WHAT IS NEEDED: Starting with the line that contains "focal_mm: 5.61", give again exactly and only each line through the end of the records; include the last line and exclude pictures.

-- Opening Marker --

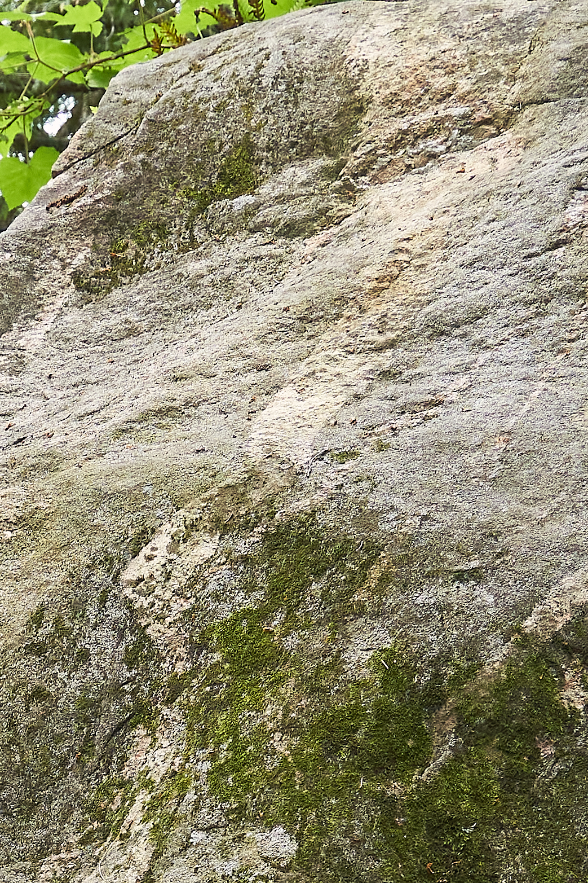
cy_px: 1275
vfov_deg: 16.4
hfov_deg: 11.6
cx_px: -153
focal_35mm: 115
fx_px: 2818
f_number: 4
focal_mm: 20
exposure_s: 1/400
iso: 1000
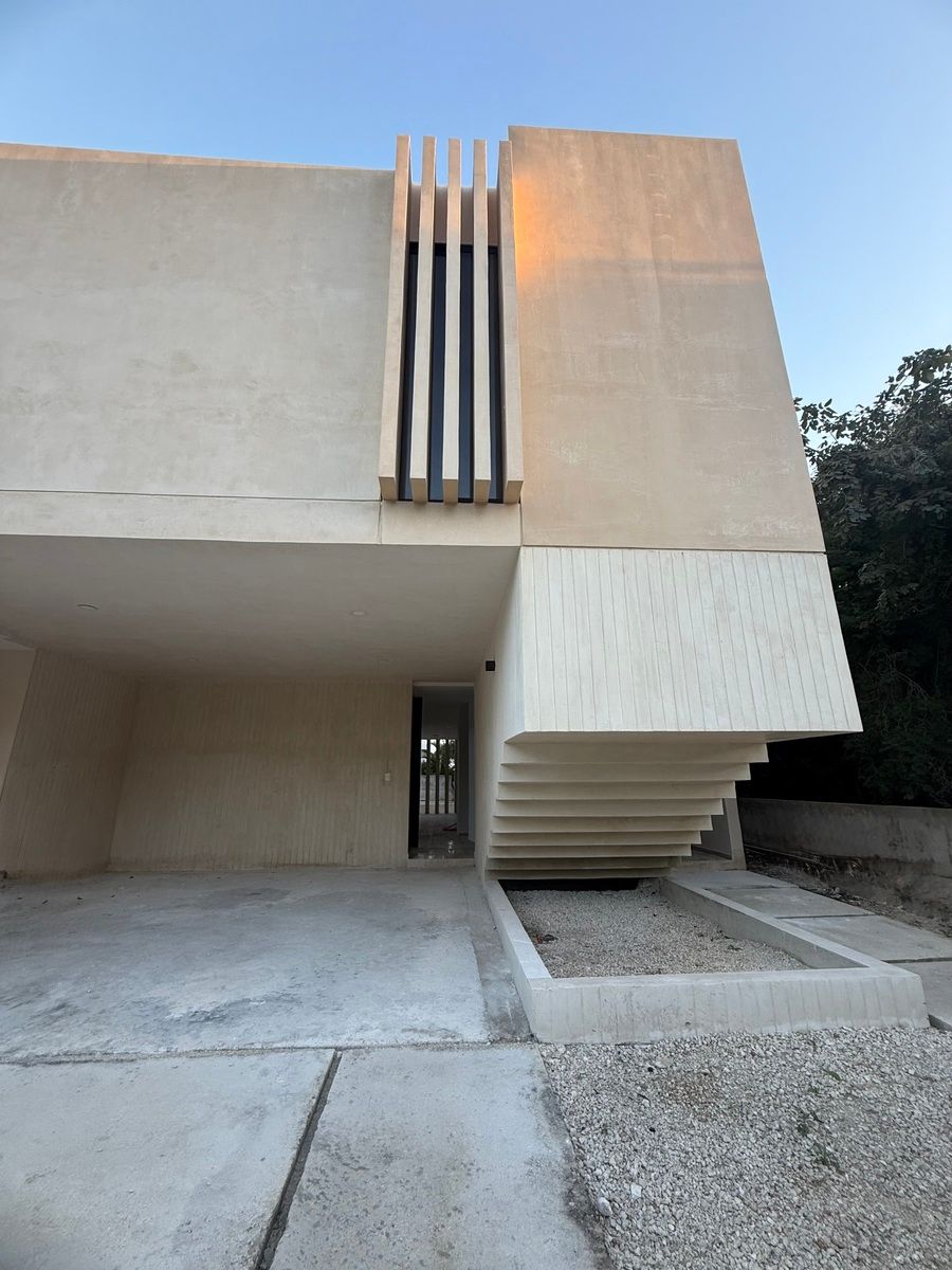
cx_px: 476
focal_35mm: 14
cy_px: 635
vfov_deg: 102.1
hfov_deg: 85.7
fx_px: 513
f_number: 2.2
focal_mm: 2.22
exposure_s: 1/99
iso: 64
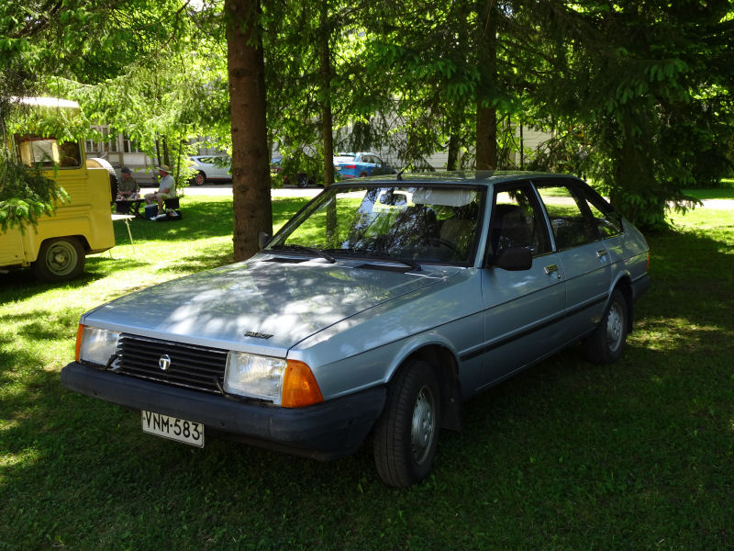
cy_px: 276
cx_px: 367
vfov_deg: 42.9
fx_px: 700
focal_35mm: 33
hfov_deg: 55.4
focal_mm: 5.61
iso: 80
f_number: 4
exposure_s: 1/80
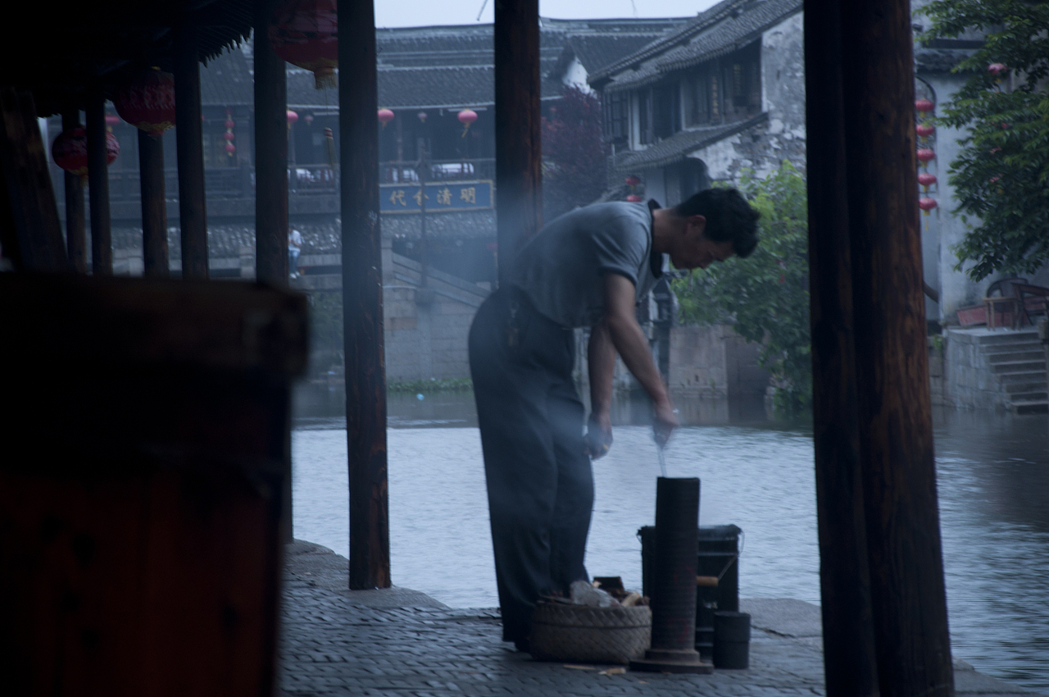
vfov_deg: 8.7
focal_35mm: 158
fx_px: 4584
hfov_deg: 13.1
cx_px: 524
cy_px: 348
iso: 100
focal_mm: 105
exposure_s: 1/2.5
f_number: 5.6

-- Closing Marker --

PROBLEM SOLUTION:
focal_mm: 5.61
iso: 80
f_number: 4
exposure_s: 1/80
vfov_deg: 8.7
focal_35mm: 158
fx_px: 4584
hfov_deg: 13.1
cx_px: 524
cy_px: 348
iso: 100
focal_mm: 105
exposure_s: 1/2.5
f_number: 5.6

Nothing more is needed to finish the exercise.